This book traces the global, national, and local origins of the
conflict between Muslims and Jews in France, challenging the belief
that rising anti-Semitism in France is rooted solely in the
unfolding crisis in Israel and Palestine. Maud Mandel shows how the
conflict in fact emerged from processes internal to French society
itself even as it was shaped by affairs elsewhere, particularly in
North Africa during the era of decolonization.
Mandel examines moments in which conflicts between Muslims and
Jews became a matter of concern to French police, the media, and an
array of self-appointed spokesmen from both communities: Israel's
War of Independence in 1948, France's decolonization of North
Africa, the 1967 Arab-Israeli War, the 1968 student riots, and
Francois Mitterrand's experiments with multiculturalism in the
1980s. She takes an in-depth, on-the-ground look at interethnic
relations in Marseille, which is home to the country's largest
Muslim and Jewish populations outside of Paris.
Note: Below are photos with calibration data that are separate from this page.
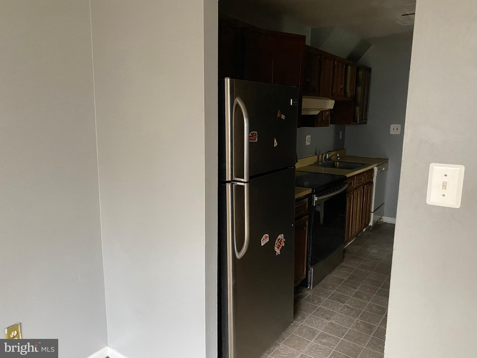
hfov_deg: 67.3
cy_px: 179
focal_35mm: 26
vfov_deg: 53.1
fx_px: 358
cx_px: 238
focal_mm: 4.25
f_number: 1.8
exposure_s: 1/48
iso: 500
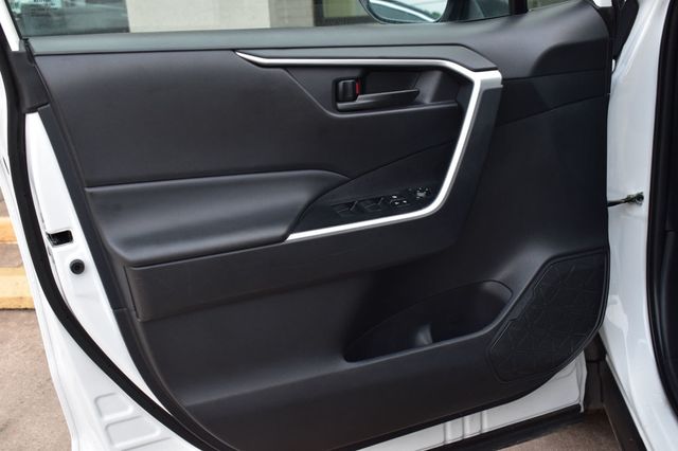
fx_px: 734
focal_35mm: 39
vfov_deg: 34.2
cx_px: 339
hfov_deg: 49.6
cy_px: 226
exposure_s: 1/15
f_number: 6.3
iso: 400
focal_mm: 26
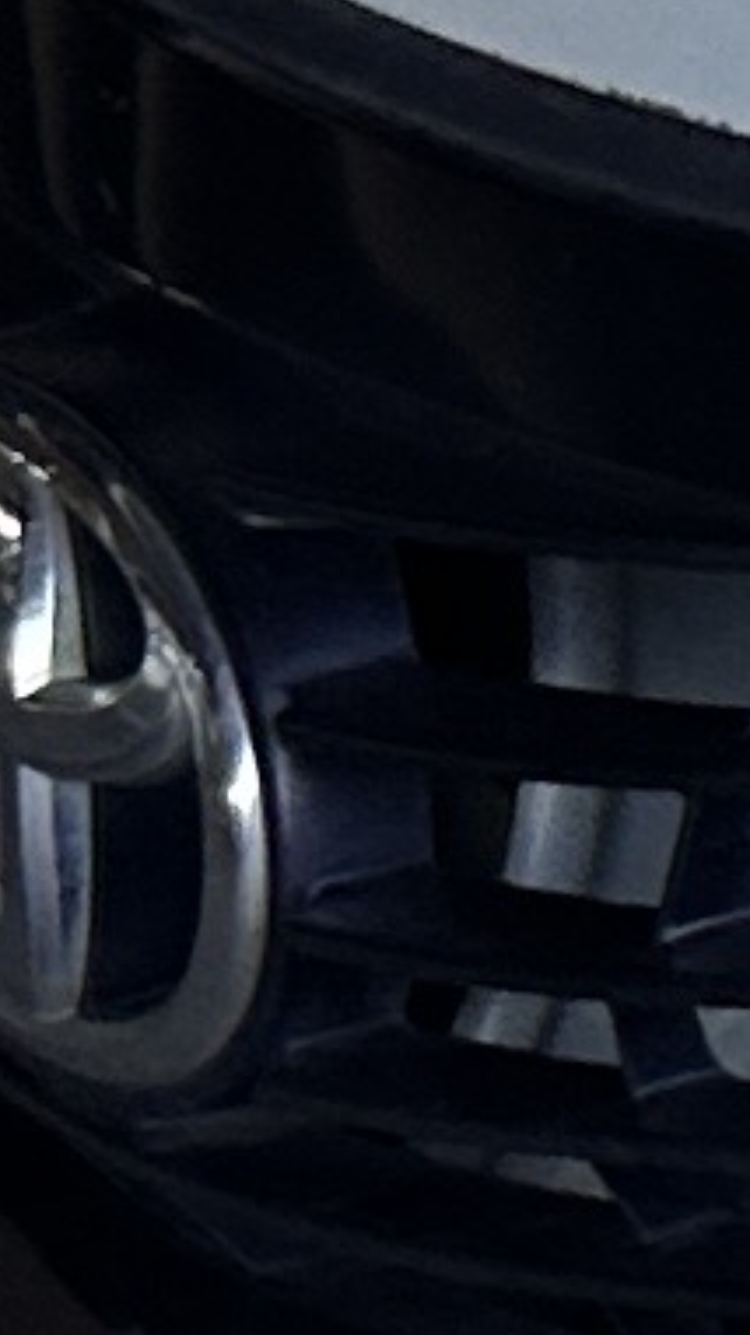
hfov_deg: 3.4
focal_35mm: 277
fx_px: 9804
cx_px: 5695
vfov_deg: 7.8
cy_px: 879
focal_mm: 6.86
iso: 64
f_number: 1.78
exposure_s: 1/174
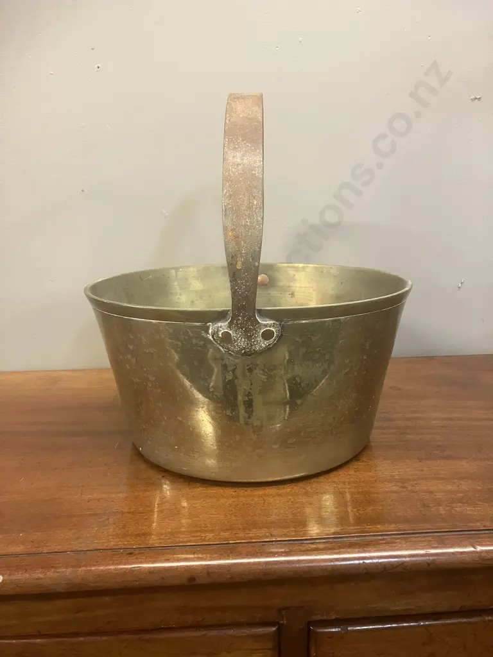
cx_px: 246
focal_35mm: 28
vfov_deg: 63.4
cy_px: 328
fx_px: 532
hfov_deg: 49.7
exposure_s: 1/50
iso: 250
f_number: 1.8
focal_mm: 3.99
She reveals how
Muslims and Jews in France have related to each other in diverse
ways throughout this history--as former residents of French North
Africa, as immigrants competing for limited resources, as employers
and employees, as victims of racist aggression, as religious
minorities in a secularizing state, and as French citizens.
In "Muslims and Jews in France," Mandel traces the way these
multiple, complex interactions have been overshadowed and obscured
by a reductionist narrative of Muslim-Jewish polarization."